そして、干支のずれとは別に、もっと大きな沈黙もあった。『古事記』には、そもそも死亡年が書かれていない天皇たちがいる。天国排開廣庭、武小廣国押盾、彼らがいつ亡くなったのか、その記録はない。もしかすると、彼らは、「もうひとつの王家」の王だったのかもしれない。並び立つ、別系譜の王権。記録された〝死″こそが、その王統の「正統性」の証だった。
ここで、ひとつの仮説が立ち上がる。
【仮説 >> 「同じ名前の天皇でも、死亡日が異なれば、それは別人である。」 つまり、「天皇」という称号は、ひとつの王家に属するものではなく、複数の王権が共有していた〝共通タイトル″だったのでは?】
同じ人が二度死ねないのだから、いたって普通の考え。この仮説が示す意味は大きい。
私たちが「天皇」と呼んできた存在は、実は日本列島に点在した複数の王家が、それぞれに名乗っていた、王の名のような「役職名」だったのかも。そう考えると、『日本書紀』と『古事記』の食い違いは単なる記録ミスではなく、多元的王権の痕跡として、静かに語りかけてくる。日本は、はじめから「ひとつ」だったわけではない。
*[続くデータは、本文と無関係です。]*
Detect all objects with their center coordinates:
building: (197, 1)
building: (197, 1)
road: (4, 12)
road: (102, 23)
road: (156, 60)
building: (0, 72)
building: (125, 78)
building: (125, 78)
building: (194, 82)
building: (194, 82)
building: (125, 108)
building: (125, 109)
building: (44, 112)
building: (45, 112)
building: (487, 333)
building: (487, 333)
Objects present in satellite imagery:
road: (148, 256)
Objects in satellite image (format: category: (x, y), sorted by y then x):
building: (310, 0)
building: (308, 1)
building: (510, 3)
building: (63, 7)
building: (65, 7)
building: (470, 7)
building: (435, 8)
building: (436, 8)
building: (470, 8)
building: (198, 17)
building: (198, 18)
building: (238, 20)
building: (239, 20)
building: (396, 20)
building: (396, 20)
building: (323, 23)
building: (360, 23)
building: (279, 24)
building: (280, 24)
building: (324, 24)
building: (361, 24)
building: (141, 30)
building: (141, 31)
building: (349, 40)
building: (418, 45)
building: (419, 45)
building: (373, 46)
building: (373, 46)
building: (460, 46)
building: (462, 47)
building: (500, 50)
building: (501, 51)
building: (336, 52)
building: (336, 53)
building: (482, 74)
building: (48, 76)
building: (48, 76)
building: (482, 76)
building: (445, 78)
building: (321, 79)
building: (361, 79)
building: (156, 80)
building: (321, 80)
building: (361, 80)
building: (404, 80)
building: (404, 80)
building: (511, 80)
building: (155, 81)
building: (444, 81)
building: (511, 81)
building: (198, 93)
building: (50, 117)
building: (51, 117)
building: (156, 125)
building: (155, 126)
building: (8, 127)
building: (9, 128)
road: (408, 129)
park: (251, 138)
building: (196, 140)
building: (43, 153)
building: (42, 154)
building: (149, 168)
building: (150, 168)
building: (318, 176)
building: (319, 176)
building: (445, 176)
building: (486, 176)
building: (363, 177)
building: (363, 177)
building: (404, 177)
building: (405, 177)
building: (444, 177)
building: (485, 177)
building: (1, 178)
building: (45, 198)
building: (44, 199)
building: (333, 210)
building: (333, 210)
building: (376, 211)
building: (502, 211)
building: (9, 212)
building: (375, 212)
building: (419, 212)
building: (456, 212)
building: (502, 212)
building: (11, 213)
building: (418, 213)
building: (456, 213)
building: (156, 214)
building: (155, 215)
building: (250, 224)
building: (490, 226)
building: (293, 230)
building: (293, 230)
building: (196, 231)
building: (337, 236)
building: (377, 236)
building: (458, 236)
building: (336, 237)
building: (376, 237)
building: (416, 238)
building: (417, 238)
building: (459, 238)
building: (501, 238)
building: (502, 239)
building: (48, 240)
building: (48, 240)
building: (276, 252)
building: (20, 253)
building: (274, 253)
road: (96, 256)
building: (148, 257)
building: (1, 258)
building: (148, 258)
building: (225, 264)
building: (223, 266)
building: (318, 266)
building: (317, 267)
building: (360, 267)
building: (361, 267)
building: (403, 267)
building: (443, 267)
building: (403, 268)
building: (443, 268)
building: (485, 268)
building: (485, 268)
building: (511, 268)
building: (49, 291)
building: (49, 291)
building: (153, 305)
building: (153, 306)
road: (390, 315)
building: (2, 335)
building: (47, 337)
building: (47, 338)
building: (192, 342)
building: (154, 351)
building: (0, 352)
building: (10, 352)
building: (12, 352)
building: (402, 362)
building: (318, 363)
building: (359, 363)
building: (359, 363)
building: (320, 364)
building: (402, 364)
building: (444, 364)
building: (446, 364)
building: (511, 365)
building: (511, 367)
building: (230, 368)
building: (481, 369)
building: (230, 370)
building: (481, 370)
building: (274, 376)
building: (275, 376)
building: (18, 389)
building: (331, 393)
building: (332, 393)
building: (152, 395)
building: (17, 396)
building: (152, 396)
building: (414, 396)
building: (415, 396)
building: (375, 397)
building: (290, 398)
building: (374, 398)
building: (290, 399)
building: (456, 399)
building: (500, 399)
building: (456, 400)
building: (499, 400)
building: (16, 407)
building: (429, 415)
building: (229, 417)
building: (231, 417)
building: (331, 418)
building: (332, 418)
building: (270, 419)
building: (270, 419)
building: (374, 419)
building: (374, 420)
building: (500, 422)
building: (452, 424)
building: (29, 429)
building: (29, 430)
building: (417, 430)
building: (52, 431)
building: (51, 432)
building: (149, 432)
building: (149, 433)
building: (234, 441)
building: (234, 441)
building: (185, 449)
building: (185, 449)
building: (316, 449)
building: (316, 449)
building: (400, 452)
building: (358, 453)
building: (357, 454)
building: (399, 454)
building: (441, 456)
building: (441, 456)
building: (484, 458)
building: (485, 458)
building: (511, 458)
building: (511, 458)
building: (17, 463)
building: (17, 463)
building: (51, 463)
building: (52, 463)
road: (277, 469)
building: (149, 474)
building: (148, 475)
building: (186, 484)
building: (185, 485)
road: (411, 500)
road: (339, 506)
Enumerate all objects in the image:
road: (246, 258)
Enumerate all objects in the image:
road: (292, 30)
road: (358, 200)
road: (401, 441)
天皇の名前が一致すること。それは、後の時代の編者が、複数の王統を一続きにまとめようとした努力の跡。しかし、死の年、それだけはどうしても合わせることができなかった。記録があれば、書き残したくなる。偉大な王の影を、後の世へと引き渡したくなる。であるから、死亡日のズレは、むしろ「正直な証言」だ。
ミスはたまに一つあるから。すべて違うのはミスではなく、「故意」、違う天皇と知っていた。そのわずかな違いに、耳をすませば、遠い昔のまだ地図にも描かれなかった王国の記憶が、静かに、今の時代に語りかけてくる。